Reflux-Ursache ist ein geschwächter Schließmuskel

Kapitel
  1. 1. Überblick
  2. 2. Ursachen
  3. 3. Symptome
  4. 4. Diagnose
  5. 5. Behandlung
  6. 6. Vorbeugung

Die Reflux-Ursache ist in vielen Fällen ein geschwächter oder nicht mehr funktionsfähiger Speiseröhren-Schließmuskel. Dieser hat normalerweise die Aufgabe, den Magen zur Speiseröhre hin dicht zu verschließen und das Zurückfließen des Mageninhalts in die Speiseröhre zu verhindern.

Der Muskel erschlafft nur beim Essen immer wieder für kurze Zeit, um die heruntergeschluckte Nahrung in den Magen zu lassen. Unmittelbar danach spannt sich der Muskel wieder an und schließt den Magen dicht ab.

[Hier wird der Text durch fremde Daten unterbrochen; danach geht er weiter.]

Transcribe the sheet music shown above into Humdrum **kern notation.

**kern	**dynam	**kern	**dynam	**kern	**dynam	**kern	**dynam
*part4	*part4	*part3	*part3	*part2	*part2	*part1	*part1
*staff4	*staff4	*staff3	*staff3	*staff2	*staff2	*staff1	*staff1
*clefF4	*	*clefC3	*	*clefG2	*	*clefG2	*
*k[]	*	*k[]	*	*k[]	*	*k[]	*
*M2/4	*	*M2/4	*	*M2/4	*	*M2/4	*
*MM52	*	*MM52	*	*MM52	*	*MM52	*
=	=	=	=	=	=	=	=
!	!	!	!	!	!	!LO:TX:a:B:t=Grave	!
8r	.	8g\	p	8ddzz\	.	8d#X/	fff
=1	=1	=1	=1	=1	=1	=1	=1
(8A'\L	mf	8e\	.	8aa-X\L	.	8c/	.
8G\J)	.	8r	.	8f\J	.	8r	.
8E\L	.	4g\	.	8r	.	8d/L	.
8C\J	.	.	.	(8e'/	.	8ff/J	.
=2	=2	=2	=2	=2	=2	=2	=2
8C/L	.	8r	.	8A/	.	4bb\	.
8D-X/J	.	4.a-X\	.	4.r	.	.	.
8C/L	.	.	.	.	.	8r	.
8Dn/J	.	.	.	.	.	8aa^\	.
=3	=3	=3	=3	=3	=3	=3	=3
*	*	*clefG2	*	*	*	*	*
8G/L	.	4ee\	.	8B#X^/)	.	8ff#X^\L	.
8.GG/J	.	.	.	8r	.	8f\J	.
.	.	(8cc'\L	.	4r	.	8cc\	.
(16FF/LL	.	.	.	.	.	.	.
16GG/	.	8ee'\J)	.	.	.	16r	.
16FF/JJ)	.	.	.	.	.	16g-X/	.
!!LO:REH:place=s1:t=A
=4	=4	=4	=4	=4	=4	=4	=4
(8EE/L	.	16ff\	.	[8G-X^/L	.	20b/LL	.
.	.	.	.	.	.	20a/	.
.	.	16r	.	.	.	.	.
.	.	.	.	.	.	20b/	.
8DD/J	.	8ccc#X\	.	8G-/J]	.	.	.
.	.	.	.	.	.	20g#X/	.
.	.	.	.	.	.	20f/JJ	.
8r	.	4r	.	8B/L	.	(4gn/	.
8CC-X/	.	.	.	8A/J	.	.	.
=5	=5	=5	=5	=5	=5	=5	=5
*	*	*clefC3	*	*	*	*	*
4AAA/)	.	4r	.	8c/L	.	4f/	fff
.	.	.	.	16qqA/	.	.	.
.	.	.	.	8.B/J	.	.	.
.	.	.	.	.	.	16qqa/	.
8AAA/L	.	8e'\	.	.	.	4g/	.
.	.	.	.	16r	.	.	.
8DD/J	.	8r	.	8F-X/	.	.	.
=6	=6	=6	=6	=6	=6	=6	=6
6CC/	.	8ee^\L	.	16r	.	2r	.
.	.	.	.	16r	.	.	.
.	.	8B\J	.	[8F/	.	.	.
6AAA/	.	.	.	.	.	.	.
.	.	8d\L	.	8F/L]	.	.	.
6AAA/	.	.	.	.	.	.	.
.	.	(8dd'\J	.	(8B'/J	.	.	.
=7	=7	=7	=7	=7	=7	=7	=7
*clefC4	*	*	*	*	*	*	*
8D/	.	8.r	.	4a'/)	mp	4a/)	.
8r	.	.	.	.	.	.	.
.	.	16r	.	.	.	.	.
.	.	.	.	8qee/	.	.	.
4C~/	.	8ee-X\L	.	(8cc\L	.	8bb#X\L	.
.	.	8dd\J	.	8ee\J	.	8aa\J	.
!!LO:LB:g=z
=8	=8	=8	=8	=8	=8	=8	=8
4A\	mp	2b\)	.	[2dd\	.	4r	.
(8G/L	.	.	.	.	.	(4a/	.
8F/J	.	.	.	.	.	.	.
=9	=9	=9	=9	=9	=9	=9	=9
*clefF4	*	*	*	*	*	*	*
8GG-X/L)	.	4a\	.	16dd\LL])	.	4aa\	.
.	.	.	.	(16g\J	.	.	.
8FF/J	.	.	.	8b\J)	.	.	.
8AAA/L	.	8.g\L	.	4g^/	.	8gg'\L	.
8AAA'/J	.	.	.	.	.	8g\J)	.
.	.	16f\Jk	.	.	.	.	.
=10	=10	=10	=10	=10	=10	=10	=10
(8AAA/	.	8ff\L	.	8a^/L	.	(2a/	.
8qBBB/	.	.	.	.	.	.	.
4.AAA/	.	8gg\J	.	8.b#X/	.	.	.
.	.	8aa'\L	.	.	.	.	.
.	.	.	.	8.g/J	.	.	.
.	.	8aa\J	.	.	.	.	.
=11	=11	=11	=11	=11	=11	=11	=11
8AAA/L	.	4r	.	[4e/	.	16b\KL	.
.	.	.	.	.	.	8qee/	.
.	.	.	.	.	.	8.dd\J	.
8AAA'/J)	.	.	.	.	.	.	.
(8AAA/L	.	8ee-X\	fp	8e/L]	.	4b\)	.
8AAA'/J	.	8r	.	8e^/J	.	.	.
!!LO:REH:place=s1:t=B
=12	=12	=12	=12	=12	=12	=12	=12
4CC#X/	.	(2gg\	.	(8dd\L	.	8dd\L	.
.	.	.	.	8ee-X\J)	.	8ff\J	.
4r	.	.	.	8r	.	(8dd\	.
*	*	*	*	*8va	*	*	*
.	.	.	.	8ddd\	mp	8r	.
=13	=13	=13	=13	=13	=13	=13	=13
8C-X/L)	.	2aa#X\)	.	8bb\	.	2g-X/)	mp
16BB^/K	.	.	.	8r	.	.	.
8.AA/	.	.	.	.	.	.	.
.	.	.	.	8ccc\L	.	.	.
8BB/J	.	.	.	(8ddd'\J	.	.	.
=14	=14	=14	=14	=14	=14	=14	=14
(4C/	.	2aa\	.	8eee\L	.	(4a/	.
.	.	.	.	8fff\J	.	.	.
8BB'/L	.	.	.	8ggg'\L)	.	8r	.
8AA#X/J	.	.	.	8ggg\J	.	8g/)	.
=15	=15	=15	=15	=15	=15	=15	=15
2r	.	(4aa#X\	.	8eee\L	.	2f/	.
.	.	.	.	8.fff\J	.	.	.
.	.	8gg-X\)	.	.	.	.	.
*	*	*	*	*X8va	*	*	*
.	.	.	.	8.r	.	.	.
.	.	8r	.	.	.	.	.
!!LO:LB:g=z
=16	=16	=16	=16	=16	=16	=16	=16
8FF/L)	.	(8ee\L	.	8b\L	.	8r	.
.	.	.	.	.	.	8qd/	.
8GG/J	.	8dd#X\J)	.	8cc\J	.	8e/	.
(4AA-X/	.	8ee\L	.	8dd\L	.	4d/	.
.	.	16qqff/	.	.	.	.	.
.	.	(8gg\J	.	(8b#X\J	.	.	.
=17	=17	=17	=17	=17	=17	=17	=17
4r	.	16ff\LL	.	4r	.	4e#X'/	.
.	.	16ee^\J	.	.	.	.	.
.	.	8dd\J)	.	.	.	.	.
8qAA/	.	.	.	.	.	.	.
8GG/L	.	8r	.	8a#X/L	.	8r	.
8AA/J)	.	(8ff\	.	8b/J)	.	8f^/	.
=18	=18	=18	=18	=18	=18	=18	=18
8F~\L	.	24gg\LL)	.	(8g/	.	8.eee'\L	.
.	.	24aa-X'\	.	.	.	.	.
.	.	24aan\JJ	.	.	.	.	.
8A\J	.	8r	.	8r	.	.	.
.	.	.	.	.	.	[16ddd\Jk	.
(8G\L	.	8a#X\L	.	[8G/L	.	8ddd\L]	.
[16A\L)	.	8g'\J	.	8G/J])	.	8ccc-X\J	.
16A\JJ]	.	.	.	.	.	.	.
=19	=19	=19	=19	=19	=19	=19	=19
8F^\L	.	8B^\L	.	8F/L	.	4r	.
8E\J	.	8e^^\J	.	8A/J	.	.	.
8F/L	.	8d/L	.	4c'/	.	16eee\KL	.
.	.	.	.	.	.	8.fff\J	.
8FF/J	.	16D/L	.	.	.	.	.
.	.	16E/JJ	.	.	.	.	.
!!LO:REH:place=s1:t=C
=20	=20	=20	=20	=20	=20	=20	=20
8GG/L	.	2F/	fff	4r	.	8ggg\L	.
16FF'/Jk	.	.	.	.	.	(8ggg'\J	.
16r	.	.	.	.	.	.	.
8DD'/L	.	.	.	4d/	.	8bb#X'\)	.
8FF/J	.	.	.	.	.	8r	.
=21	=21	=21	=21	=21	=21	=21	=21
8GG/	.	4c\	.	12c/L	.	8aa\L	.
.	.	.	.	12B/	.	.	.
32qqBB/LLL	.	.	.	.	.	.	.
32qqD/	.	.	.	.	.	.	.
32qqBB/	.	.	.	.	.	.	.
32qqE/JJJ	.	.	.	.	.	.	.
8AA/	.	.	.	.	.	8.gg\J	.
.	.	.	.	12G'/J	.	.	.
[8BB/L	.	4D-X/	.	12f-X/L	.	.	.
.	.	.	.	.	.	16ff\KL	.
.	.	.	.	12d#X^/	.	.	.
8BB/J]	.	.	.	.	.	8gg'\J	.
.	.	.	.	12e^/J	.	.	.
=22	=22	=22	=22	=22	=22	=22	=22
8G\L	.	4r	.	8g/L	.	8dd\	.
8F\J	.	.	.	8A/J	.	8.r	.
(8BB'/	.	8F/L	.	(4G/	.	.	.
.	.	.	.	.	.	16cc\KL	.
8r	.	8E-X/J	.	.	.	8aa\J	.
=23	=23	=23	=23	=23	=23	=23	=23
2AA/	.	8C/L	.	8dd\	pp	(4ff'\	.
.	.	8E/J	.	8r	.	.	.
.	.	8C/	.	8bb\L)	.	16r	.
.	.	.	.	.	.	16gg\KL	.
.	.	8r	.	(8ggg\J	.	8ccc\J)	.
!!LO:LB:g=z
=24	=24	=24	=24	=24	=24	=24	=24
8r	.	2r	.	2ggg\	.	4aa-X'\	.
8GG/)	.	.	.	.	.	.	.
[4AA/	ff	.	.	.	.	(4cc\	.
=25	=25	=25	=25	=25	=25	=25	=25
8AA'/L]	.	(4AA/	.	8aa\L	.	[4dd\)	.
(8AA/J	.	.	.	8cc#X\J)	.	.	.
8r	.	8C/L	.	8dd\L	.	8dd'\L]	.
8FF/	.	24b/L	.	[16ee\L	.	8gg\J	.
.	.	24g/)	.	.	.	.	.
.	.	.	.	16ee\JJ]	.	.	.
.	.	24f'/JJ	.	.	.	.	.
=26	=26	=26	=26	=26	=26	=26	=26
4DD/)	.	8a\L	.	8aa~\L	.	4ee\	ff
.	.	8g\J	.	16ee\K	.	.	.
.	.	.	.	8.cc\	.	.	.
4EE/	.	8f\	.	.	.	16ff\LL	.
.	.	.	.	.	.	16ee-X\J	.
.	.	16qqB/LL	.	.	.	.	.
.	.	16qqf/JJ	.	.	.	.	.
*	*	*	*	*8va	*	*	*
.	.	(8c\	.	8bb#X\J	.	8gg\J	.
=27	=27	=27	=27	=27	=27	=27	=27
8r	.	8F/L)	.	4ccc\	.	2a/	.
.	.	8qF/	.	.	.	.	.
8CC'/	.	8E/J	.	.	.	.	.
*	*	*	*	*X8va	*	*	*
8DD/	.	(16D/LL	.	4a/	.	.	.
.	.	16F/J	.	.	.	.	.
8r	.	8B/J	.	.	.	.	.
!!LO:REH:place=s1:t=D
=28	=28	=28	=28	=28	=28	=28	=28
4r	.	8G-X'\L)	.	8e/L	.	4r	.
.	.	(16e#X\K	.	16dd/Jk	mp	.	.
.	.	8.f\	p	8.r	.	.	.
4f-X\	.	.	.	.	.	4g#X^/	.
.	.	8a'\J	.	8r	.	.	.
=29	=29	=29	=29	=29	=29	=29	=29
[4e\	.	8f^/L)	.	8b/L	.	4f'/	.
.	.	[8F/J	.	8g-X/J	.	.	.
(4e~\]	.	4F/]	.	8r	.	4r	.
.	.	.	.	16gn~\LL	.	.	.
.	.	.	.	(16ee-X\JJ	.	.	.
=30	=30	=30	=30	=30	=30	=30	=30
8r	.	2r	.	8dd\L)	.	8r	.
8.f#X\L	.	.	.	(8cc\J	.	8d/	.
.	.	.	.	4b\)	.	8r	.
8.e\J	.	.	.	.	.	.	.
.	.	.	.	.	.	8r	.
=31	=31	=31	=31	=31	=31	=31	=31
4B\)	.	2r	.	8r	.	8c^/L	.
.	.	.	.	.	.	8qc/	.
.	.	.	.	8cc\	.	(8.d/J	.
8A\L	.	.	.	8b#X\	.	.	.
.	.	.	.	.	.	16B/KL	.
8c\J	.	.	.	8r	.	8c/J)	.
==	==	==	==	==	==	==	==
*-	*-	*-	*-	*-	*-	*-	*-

Zu den Reflux-Ursachen zählen saures Aufstoßen und Schmerzen hinter dem Brustbein
Zu den Reflux-Ursachen zählen saures Aufstoßen und Schmerzen hinter dem Brustbein© Fotolia
 

Reflux: Wenn der Schließmuskel gestört ist

Bei Menschen, die an einer Refluxkrankheit leiden, ist die Funktion des Schließmuskels gestört. Bei einigen Betroffenen erschlafft der Schließmuskel ohne erkennbare Ursache auch unabhängig vom Herunterschlucken der Nahrung, bei anderen Menschen ist der Schließmuskel insgesamt zu schwach. Er baut auch im angespannten Zustand nicht genügend Druck auf, um dem Mageninhalt ausreichend Widerstand entgegenzusetzen. Infolgedessen kann dieser ungehindert in die Speiseröhre hineinfließen und es kommt zu einem Reflux. Die Ursache für die Funktionsstörung des Schließmuskels ist in vielen Fällen nicht bekannt. Es gibt jedoch einige Risikofaktoren, die eine Refluxkrankheit begünstigen.

 

Die Refluxkrankheit hat verschiedene Ursachen

  • erhöhter Druck im Magen, zum Beispiel bei Menschen mit starkem Übergewicht oder nach dem Genuss von großen Mahlzeiten – vor allem kurz vor dem zu Bett gehen
  • fetthaltige oder scharfe Lebensmittel
  • Rauchen
  • starker Alkohol- und Kaffeegenuss
  • Stress
  • Schwangerschaft
  • Operationen am Magen und am Schließmuskel der Speiseröhre
  • Verengung des Magenausgangs und gestörte Magenentleerung
  • krankhafte Verhärtung des Gewebes (Sklerose)
  • bestimmte Medikamente (zum Beispiel Kalziumantagonisten, Anticholinergika, Antibabypille)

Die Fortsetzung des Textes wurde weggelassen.